**ASSIGNMENT**
Review the listing and copy each line that holds the word "party".

**SOURCE INFORMATION**
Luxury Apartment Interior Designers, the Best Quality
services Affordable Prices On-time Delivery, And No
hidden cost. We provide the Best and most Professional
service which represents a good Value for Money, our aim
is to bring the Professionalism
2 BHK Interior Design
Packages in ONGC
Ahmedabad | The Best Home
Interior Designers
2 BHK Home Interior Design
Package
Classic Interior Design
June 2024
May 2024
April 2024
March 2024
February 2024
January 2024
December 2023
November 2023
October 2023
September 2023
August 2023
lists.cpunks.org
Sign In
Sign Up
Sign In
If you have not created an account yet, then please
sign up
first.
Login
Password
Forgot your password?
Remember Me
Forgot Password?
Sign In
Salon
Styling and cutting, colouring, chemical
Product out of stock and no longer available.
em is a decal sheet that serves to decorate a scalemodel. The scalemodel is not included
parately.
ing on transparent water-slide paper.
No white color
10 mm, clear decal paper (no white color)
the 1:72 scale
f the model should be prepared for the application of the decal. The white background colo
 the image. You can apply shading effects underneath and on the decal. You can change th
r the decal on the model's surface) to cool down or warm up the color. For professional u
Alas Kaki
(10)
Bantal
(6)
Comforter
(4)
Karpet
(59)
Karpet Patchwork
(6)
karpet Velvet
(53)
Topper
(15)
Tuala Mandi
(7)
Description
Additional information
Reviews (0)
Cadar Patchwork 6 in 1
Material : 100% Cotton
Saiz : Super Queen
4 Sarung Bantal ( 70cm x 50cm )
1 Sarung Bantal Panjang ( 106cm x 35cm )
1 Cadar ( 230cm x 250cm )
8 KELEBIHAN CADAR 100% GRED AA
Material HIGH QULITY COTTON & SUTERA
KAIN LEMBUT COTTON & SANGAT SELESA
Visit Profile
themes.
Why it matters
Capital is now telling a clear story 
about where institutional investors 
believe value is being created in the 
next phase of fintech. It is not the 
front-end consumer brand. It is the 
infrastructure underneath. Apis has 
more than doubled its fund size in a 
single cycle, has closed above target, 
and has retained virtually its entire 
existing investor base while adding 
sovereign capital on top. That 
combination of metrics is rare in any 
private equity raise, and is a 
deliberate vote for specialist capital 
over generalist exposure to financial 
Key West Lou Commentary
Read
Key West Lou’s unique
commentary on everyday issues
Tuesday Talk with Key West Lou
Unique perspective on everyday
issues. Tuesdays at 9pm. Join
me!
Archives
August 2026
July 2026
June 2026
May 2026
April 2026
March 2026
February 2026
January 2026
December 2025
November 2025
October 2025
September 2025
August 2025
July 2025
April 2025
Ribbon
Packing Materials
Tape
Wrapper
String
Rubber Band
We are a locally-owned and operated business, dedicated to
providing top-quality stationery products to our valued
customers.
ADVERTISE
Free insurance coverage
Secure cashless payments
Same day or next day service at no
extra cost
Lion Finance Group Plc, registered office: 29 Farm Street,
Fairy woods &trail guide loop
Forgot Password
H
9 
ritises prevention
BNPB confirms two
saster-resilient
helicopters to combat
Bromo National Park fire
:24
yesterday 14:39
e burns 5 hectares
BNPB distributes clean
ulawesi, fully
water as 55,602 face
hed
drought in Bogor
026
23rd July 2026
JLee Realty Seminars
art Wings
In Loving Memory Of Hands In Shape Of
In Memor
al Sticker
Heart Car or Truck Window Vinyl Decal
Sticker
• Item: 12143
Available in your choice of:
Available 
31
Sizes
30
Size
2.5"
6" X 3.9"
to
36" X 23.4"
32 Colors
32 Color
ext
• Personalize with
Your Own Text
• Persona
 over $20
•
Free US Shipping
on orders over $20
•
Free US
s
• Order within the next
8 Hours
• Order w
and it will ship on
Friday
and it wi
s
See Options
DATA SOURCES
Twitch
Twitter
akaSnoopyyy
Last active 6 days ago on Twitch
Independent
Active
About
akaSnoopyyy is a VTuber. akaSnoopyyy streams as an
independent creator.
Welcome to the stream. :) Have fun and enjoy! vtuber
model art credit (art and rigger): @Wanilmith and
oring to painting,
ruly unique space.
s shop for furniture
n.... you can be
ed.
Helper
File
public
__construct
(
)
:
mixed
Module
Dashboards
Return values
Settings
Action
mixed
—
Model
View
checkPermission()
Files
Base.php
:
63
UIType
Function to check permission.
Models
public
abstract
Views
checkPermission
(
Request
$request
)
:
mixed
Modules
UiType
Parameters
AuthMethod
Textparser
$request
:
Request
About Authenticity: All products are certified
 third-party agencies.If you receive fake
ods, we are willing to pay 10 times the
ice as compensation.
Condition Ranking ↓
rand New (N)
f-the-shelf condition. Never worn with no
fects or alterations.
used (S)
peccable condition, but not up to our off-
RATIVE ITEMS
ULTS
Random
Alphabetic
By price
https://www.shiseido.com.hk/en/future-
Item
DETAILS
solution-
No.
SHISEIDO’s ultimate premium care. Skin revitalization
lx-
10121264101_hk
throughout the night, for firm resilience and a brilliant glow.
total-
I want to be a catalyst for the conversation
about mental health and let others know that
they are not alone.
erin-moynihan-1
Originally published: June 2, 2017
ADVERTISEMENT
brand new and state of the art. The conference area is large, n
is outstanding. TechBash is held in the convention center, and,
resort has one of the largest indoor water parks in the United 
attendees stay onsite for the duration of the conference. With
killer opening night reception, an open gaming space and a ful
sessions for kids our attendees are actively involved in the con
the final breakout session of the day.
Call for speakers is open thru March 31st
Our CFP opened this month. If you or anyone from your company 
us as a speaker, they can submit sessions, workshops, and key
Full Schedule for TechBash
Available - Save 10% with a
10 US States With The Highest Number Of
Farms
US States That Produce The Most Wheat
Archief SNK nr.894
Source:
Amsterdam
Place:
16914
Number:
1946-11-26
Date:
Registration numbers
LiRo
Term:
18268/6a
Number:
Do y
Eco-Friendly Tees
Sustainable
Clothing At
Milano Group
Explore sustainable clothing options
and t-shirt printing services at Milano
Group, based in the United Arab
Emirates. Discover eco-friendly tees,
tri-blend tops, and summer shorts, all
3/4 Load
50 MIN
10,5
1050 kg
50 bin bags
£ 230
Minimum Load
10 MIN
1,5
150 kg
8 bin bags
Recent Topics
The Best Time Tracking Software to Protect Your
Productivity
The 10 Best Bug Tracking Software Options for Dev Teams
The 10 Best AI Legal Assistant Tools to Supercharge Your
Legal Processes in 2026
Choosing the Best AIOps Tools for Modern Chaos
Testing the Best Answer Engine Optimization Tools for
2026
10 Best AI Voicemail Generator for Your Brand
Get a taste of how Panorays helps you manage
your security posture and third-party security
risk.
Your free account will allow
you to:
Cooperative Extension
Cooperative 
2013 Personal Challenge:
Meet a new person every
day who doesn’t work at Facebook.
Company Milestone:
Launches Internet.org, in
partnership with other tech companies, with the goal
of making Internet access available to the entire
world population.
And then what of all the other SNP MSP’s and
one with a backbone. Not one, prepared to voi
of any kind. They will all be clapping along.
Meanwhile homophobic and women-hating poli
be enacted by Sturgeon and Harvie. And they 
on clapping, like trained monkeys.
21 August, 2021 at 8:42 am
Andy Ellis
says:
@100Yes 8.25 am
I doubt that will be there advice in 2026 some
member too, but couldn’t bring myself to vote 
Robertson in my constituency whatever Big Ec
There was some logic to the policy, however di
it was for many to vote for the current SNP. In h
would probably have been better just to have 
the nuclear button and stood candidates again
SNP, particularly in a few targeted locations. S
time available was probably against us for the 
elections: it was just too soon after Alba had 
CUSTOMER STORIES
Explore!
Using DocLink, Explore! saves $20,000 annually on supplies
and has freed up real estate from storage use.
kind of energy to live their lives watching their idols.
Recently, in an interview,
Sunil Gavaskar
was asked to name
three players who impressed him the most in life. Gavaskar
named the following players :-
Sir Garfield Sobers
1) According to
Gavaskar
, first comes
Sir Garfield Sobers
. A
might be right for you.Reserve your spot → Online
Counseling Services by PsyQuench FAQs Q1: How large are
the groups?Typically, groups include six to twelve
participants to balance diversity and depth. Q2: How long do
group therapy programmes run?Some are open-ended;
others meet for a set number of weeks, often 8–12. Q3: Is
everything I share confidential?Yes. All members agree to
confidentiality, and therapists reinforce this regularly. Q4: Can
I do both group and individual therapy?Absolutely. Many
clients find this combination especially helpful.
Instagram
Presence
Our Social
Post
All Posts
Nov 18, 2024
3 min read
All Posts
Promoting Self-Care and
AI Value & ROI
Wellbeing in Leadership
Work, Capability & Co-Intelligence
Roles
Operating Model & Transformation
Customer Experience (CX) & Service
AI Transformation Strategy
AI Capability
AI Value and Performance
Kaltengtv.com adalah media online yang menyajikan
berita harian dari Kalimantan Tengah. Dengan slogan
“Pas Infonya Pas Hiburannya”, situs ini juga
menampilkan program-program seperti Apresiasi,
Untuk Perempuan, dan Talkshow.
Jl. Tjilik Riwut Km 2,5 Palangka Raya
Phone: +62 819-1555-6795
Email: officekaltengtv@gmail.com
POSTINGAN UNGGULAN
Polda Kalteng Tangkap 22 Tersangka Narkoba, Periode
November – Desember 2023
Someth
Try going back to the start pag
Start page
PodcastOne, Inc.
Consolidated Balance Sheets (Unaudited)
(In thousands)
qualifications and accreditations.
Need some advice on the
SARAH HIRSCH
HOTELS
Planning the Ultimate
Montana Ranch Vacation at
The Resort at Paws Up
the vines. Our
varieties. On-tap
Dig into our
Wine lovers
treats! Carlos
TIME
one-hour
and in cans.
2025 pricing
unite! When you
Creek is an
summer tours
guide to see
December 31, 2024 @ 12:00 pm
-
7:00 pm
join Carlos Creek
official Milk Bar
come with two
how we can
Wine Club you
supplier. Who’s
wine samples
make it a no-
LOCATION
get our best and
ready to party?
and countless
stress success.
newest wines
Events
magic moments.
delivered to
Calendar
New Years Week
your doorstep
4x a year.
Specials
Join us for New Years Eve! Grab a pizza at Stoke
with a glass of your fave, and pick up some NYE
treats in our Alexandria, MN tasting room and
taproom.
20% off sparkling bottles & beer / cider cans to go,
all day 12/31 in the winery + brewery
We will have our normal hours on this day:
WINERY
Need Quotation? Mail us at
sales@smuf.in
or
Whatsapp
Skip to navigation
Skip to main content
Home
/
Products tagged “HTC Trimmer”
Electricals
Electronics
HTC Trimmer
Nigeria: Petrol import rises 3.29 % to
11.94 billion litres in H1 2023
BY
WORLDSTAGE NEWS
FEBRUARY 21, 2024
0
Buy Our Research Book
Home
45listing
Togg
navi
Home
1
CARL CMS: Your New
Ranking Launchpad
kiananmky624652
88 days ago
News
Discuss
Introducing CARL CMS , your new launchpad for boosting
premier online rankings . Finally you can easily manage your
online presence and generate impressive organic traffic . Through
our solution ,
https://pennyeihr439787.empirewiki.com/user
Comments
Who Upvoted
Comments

**RESULT OF THIS EXERCISE**
 third-party agencies.If you receive fake
your security posture and third-party security
ready to party?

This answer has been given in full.